Taxes & Spending

Five Falsehoods of the Debt Debate

Incontinent spending put America $14 trillion in debt. The politicians who borrowed and spent us into debt want permission to borrow more so that they can spend more. And if they don’t get permission to borrow more money, they assure us that our debt woes will worsen.

Does this seem like a solution or a rationalization?

Washington is hooked on spending. Like other addicts, politicians tell lies to get their fix. Jonesing for more money, they insist that raising the debt limit is the best way to limit America’s debt.

Bad habits are tough to break. Surely, dishonesty about the problem doesn’t bring us any closer to a solution.

In the spirit of providing clarity through the haze of deceit, here are the five big lies the spending addicts tell to satiate their cravings for more of your money:    

Lie #5 Americans Want a Tax Increase
“Eighty percent of the American people support an approach that includes revenues and cuts,” the president claimed Friday. “So the notion that somehow the American people aren’t sold is not the problem. The problem is members of Congress are dug in ideologically into various positions because they boxed themselves in with previous statements.” A poll released the previous day by Rasmussen showed that while a majority of Democrats want a tax increase as part of the deal, just 34 percent of Americans favor one in conjunction with raising the debt ceiling.

Lie #4 The Rich Don’t Pay Their Fair Share
Obama contended in his Saturday radio address that he merely planned on “asking the wealthiest Americans to pay their fair share” and that “we have to ask corporations and the wealthiest Americans to share in that sacrifice.” Leaving aside whether Obama intends to merely “ask” wealthy Americans for more of their money, there is the subjective question of what constitutes a “fair share.” A study by the Tax Foundation found that America’s richest tenth pays a higher percentage of income taxes than their counterparts in Germany, Japan, Great Britain, and every other similar industrialized nation. According to the Internal Revenue Service, the wealthiest five percent of Americans pays 59 percent of income taxes and the bottom fifty percent pays three percent of income taxes. Who, precisely, isn’t paying their “fair” share?

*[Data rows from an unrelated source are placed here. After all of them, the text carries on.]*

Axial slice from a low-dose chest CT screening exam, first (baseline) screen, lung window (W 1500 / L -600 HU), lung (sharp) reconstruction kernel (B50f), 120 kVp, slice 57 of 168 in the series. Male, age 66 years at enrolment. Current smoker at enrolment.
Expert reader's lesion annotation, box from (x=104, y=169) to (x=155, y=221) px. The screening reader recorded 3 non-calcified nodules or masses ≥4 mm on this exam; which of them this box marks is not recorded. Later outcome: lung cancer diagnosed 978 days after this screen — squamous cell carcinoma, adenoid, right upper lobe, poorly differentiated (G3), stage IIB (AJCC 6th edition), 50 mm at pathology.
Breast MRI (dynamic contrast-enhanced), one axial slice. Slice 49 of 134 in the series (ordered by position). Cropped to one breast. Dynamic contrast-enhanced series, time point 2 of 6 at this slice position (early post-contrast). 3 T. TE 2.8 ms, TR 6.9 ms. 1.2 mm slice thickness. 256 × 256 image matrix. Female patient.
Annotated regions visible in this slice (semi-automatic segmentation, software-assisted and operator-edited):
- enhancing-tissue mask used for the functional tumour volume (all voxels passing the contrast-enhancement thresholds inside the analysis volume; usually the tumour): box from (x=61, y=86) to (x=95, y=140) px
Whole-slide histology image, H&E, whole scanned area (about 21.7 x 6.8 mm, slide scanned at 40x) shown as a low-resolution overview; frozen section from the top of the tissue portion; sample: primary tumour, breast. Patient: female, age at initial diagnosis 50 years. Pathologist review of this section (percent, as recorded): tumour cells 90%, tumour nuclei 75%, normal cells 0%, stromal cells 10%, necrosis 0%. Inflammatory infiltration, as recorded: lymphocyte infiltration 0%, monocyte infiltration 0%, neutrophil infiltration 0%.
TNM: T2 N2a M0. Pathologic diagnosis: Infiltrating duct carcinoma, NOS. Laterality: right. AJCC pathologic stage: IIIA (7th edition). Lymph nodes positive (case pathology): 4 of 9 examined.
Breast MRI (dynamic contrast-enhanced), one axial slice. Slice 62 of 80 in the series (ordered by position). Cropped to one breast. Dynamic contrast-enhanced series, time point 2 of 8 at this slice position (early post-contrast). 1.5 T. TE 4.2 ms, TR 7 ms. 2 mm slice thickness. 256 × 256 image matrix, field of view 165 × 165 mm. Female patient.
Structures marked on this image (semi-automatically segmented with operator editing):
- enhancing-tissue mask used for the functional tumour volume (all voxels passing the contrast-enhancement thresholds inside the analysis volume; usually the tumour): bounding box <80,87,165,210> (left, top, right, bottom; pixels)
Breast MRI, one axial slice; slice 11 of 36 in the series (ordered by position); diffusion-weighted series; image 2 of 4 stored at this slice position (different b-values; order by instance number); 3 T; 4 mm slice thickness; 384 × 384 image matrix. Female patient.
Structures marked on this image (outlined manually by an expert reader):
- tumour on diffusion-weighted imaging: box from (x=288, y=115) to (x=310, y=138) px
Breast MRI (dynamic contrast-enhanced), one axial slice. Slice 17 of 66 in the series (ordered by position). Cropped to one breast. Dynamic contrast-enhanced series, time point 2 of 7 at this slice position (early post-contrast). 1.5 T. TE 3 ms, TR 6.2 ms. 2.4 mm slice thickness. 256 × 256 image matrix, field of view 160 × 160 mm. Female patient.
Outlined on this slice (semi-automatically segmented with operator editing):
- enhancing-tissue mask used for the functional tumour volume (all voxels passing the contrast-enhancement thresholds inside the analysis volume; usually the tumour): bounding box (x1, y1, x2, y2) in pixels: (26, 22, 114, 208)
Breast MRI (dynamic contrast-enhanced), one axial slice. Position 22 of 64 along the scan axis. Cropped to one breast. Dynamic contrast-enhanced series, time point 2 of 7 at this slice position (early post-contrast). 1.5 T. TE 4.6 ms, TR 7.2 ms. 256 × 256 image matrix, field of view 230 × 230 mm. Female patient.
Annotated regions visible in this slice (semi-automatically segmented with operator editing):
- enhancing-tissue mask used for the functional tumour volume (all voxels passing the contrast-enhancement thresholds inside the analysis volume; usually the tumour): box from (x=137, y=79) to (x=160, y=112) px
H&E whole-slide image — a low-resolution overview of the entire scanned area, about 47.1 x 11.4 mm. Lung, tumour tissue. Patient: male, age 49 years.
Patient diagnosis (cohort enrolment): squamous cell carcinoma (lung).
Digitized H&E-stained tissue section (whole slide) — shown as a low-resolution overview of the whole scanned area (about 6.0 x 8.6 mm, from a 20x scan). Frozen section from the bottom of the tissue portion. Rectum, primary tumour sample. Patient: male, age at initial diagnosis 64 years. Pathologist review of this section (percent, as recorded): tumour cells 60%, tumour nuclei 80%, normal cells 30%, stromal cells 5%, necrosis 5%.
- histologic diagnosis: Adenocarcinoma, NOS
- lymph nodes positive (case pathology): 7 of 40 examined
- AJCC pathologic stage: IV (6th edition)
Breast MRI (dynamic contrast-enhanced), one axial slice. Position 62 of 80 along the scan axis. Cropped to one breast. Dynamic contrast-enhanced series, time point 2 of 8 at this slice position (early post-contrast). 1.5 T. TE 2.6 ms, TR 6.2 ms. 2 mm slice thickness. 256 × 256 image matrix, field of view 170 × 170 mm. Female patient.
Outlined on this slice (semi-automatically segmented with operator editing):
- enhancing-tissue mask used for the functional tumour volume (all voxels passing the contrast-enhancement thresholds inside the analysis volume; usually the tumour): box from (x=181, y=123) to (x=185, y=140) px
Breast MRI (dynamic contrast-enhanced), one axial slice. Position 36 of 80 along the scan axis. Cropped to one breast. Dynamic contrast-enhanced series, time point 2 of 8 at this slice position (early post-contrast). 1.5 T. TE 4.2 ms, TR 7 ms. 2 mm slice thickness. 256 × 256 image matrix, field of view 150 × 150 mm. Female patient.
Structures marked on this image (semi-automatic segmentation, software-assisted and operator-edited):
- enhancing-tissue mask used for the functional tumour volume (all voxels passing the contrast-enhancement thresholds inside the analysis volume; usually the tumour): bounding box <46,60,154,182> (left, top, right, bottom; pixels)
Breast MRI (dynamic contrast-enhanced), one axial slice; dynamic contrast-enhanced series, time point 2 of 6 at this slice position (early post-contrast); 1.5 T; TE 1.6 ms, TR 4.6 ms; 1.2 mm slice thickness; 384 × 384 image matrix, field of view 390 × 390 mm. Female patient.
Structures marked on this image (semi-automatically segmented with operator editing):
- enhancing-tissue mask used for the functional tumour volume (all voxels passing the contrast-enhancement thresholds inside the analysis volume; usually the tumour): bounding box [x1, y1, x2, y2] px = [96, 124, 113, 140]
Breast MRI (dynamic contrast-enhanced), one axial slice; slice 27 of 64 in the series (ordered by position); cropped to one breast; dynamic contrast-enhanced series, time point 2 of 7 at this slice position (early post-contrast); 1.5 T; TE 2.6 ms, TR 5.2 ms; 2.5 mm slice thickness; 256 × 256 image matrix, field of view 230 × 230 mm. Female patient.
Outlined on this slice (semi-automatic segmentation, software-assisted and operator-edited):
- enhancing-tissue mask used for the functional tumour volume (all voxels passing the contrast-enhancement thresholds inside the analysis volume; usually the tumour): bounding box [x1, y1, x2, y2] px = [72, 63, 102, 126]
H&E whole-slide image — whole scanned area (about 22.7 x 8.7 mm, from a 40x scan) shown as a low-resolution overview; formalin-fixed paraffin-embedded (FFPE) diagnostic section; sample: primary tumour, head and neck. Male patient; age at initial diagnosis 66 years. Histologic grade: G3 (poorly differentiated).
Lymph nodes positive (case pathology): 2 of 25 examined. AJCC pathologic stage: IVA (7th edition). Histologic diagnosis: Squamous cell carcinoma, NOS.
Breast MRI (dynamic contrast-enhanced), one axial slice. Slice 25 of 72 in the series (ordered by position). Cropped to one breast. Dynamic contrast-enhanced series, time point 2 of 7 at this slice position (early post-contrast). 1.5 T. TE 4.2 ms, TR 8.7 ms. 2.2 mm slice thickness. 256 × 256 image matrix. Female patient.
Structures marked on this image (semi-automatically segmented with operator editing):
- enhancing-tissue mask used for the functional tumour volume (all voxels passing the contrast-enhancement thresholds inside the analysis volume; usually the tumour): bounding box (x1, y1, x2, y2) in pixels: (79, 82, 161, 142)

Lie #3 The U.S. Will Default If Congress Doesn’t Raise the Debt Ceiling
The president has repeatedly referred to a failure to raise the debt limit as “Armageddon.” But if the debt ceiling is not raised before it expires the first week of August, it’s not the end of Washington’s money—let alone the end of the world. The U.S. Treasury will claim revenues of about $172 billion for the remainder of the month. Even practitioners of fuzzy math understand that revenues of $172 billion are enough to cover an interest payment of $29 billion. Not only are the revenues sufficient to pay the interest on the debt, but military salaries, Social Security, and Medicare, too. Dramatic spending cuts would necessarily follow a decision not to raise the debt ceiling. But it’s a lie to equate an act of fiscal responsibility (refusing to allow more borrowing) with one of recklessness (default). 

Lie #2 The Bush Tax Cuts Caused the Debt
“It turns out that our problem is we cut taxes without paying for them over the last decade,” Obama claimed during Friday’s press conference. But revenues, which had been in decline immediately prior to the enactment of the Bush tax cuts, increased by more than a third soon after the top rates fell from 40 percent to 35 percent. While receipts declined dramatically in the aftermath of the financial/housing crisis, they had increased even more dramatically—$1.8 trillion in 2003 to $2.6 trillion in 2007—in the wake of the Bush tax cuts. As with the Harding/Coolidge, Kennedy/Johnson, and Reagan rate reductions, revenue counterintuitively increased following the Bush tax cuts.  
 
Lie #1 Conservatives Who Oppose Raising the Debt Ceiling Are (Insert Insult Here)
Congresswoman Sheila Jackson Lee sees racism fueling opposition to raising the debt ceiling. Newsweek’s Tina Brown calls Republicans “suicide bombers.” Economist Paul Krugman calls the GOP “crazy.” But there are sensible reasons why an elected official might believe that taking on new debt would make a debt crisis worse, not better. “The fact that we are here today to debate raising America’s debt limit is a sign of leadership failure,” Senator Obama explained in 2006 regarding his vote against raising the debt ceiling. “It is a sign that the U.S. government can’t pay its own bills. It is a sign that we now depend on ongoing financial assistance from foreign countries to finance our government’s reckless fiscal policies.” Amen.